Bumrungrad Hospital Public Company Limited (SET: BH) delivered a steady set of 3Q25 results, with both Citi and Goldman Sachs reiterating their BUY recommendations on the stock following the company’s latest financial report. While revenue growth was softer than guidance, margin outperformance remained a positive driver, keeping the stock on track with analysts’ full-year expectations.
3Q25 Performance: Profitability in Line, Margin Strength Impresses
BH reported a 3Q25 net profit after minority interest (PATMI) of THB 2.04 billion, translating to a 4.1% increase year-on-year and a 9.5% rise quarter-on-quarter, according to Citi. This result was broadly in line with consensus estimates. For the first nine months of 2025, PATMI reached THB 5.63 billion, a decrease of 4.2% year-on-year, fulfilling 76% of Citi’s and market forecasts—a satisfactory outcome, given the seasonally stronger fourth quarter ahead.
Goldman Sachs provided a similar assessment, with a 3Q25 PATMI of THB 2 billion—up 4% year-on-year and 10% quarter-on-quarter—which beat Goldman’s own estimate by 7% due to better-than-expected margin performance, and was close to Bloomberg consensus.

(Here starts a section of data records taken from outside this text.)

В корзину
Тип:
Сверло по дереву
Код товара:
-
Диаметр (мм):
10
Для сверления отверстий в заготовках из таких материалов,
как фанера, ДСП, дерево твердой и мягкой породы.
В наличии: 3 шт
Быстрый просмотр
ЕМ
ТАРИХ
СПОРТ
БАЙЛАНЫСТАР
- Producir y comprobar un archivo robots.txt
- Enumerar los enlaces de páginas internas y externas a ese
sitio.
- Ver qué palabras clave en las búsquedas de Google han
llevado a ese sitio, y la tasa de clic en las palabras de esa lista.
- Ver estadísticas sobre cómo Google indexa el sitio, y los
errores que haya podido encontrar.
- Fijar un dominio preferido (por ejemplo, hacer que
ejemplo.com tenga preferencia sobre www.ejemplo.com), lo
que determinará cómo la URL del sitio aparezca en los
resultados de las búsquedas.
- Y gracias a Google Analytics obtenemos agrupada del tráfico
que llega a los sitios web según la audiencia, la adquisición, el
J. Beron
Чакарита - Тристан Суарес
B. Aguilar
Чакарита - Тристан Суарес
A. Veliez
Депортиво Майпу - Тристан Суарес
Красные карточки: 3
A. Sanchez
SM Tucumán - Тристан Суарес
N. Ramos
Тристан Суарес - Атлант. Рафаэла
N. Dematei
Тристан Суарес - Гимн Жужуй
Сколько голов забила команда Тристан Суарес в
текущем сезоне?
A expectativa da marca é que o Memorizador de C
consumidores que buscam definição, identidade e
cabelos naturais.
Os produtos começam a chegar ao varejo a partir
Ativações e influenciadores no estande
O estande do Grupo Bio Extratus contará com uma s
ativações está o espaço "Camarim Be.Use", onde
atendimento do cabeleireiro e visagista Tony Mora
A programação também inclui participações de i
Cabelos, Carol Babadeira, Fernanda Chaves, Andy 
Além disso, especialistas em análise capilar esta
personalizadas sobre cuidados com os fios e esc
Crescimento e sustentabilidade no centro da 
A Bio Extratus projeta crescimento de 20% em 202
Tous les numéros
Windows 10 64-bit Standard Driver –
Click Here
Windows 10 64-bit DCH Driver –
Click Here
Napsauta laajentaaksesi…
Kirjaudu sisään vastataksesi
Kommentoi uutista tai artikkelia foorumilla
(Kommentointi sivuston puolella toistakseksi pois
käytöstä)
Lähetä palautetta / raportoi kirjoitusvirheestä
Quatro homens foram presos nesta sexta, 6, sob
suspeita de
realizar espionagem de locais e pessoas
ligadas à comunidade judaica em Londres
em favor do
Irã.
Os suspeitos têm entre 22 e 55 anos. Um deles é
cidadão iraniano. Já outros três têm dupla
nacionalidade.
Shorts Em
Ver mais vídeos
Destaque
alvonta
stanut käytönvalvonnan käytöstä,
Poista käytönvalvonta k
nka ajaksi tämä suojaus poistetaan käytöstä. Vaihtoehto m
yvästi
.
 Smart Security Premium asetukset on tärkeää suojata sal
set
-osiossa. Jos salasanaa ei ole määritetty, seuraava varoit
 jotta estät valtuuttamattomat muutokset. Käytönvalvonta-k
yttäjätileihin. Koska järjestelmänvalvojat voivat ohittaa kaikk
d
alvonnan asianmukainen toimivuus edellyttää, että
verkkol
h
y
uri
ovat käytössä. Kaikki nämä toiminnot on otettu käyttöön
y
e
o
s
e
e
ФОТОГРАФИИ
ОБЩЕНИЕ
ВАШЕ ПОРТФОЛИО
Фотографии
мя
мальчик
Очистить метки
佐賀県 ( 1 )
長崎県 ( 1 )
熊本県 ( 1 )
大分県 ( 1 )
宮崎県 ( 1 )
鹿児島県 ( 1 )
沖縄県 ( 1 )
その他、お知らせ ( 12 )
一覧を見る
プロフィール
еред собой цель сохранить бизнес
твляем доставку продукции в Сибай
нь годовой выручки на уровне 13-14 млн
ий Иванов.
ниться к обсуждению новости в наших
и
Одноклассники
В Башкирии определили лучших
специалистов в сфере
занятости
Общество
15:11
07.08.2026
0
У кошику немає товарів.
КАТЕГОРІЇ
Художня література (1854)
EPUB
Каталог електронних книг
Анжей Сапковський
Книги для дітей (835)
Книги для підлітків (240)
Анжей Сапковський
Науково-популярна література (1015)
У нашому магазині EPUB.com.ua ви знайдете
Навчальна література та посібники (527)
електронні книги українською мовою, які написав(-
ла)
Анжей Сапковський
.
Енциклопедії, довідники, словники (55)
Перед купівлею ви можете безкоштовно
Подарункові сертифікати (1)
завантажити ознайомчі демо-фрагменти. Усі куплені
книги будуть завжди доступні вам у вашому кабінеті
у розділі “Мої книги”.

Revenue: Growth Remains Subdued But Turns Positive
Revenues returned to positive territory, growing 1.7% year-on-year in the third quarter, though still below management’s indicated range of 3–5% post-2Q25. Thai operations recorded a marginal contraction of 1.6% year-on-year, dragging overall results slightly, while international operations expanded by 3.4%, supported by demand from Middle East, Myanmar, and Bangladesh patients.
Goldman Sachs echoed this trend, citing international revenue growth of 3.4% contrasted with a 1.6% decline in the domestic segment. Overall revenue rose 2% year-on-year, falling just short of the lower end of management’s guidance band.
Margins: New Highs Offset Revenue Shortfall
BH’s profitability metrics were a key highlight. Citi noted the hospital achieved a record EBITDA margin of 40.7% in 3Q25, a 0.6 percentage point improvement year-on-year and up 0.1 points quarter-on-quarter. The 9M25 average stood at 39.4%, ahead of Citi’s full-year margin assumption, and helped compensate for softer revenue growth.
Goldman Sachs reported a nearly identical trend, with the 3Q25 EBITDA margin at an impressive 41.5%, up 130 basis points year-on-year, and 9M25 margin at 40.3%, comfortably outpacing the firm’s full-year estimate of 38.8%. This margin resilience continues to underpin the positive investment case.
Valuation and Outlook: BUY Recommendations Maintained
Both Citi and Goldman Sachs maintained their BUY ratings, with target prices of THB 219 and THB 221, respectively. Valuations are based on a 17x 12-month forward EV/EBITDA multiple, reflecting BH’s margin leadership in the sector.